▽研究者らは神経細胞の軸索が、自身を分解する際に起点となる酵素を特定しました。
▽平成27年1月15日付のCell誌に掲載された研究結果によると、損傷した軸索の分解のためには、MAP(mitogen-activated protein)キナーゼ(リン酸化酵素)と呼ばれる酵素群に属する酵素が重要であることがわかりました
▽研究者らは、MAPキナーゼ経路が蛋白質分解酵素を誘導し、細胞骨格を分解させると考えています。同時に、ALSなど神経変性疾患の病態にも、これらリン酸化酵素が関与していると推測しています。
▽軸索の変性は、胎生期における神経突起の刈り込みの際や、損傷の際に、正常な過程として存在します。損傷した軸索は、新たな神経発芽により軸索を伸長させる必要があります。この修復プロセスはワーラー変性として知られており、Wlds遺伝子変異により阻害されます。
▽研究者らは、軸索変性の開始には、多くの細胞内プロセスが関与していると考えてきました。例えば、Death Receptor 6を介したアポトーシス類似経路などです。今回、研究者らは、Wlds変異に関連した経路とは異なる、ワーラー変性の新たな経路を発見しました。

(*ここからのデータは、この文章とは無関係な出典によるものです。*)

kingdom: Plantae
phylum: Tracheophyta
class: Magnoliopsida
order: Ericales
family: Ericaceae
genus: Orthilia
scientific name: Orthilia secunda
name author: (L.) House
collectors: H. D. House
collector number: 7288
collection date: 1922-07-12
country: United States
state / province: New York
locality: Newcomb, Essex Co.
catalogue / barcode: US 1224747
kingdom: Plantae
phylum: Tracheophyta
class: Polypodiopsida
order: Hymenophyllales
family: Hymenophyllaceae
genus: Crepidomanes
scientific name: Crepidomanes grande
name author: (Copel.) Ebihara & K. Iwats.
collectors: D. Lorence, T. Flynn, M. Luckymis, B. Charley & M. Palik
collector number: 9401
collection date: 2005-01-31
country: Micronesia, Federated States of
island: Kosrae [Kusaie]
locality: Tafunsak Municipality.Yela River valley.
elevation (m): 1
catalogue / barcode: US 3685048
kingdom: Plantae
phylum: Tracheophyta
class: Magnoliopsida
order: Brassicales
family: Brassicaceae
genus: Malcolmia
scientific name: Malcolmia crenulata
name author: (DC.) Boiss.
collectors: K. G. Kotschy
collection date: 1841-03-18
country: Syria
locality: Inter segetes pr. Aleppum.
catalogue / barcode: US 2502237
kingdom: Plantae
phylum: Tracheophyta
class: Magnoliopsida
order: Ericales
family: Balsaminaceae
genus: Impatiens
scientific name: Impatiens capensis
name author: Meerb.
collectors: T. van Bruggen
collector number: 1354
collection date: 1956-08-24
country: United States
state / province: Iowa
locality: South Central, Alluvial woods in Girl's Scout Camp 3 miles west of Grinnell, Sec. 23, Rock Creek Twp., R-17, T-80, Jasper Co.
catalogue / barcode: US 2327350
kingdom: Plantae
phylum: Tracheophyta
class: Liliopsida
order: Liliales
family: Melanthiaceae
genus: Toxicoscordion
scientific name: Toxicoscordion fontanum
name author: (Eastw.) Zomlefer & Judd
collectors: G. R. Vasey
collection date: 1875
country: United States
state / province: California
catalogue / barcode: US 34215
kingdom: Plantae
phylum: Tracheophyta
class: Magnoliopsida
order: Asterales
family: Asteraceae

▽これまでの研究により、軸索変性経路の始点と終点となる出来事はわかっていました。この経路は、受容蛋白質であり、損傷センサーともよばれている、Sarm 1蛋白質より開始されます。Sarm 1蛋白質をノックダウンすることにより、動物実験において軸索変性の遅延が観察されています
▽変性過程の終点においては、軸索が分解する直前に、ATP濃度が低下することがわかっています。このATP減少は、細胞内カルシウム濃度の増加につながり、そのことが細胞骨格を融解させるcalpain酵素を活性化すると考えられています。
▽始点と終点の間の出来事はわかっていませんでした。今回研究者らは、この点を明らかにしました。Sarm 1蛋白質は、MAPキナーゼ経路との関連性が示唆されていました。そこで研究者らは動物モデルから採取した神経細胞を用いて、MAPキナーゼに属する酵素を阻害したり、ノックダウンし軸索の様子を観察しました。
▽神経細胞の軸索に損傷を与え、観察したところ、大半は変性を起こしましたが、いくつかの軸索は生き残りました。このことは、生き残った軸索において阻害した酵素が、軸索変性過程に関与していることを示唆しています。このようにして、研究者らは、8つのMAPキナーゼ酵素ファミリーを同定しました。
▽軸索の損傷は、Sarm 1蛋白質を刺激し、さらにMAPキナーゼ経路を活性化させます。その後ATP濃度減少が起こり、カルシウム濃度が上昇し、calpainが軸索を破壊することがわかりました。
▽Wlds遺伝子の変異は、いくつかの神経変性疾患モデルマウスにおいて、保護的に作用することがわかっています。今回発見された新たな経路が、ALSなどの神経変性疾患に対する新たな治療法開発の糸口になるかもしれません
引用元
http://www.researchals.org/page/news/14285
拝読させて頂きましたが、私の理解度の問題もあって難解です〜涙
でも、すんごい研究結果なのはよくわかりました!
原文は日本語ではないですから、こうして読めて有難いです‼︎
こちらこそいつもありがとうございます。
専門用語が多く、表現の問題もあり、わかりにくい記事も多いかと思いますが、なるべく海外の皆さんと同じレベルの情報に迅速にアクセスできるようにと思っています。
これからもよろしくお願いいたします。